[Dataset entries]
┌──
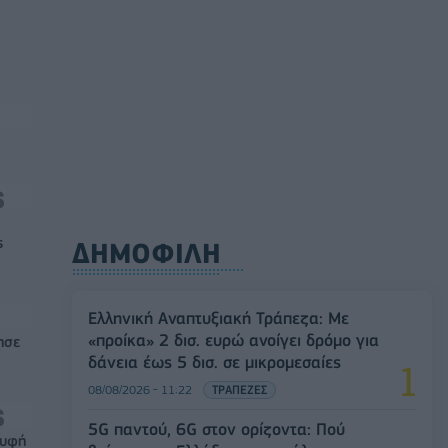
ς
ΔΗΜΟΦΙΛΗ
Ελληνική Αναπτυξιακή Τράπεζα: Με
«προίκα» 2 δισ. ευρώ ανοίγει δρόμο για
ησε
δάνεια έως 5 δισ. σε μικρομεσαίες
08/08/2026 - 11:22
ΤΡΑΠΕΖΕΣ
5G παντού, 6G στον ορίζοντα: Πού
ρυφή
└──
Prompt
Nothing but the lines from the one that contains "δάνεια έως 5 δισ. σε μικρομεσαίες" through the end of the data above should appear, each reproduced exactly.

Output of the task
δάνεια έως 5 δισ. σε μικρομεσαίες
08/08/2026 - 11:22
ΤΡΑΠΕΖΕΣ
5G παντού, 6G στον ορίζοντα: Πού
ρυφή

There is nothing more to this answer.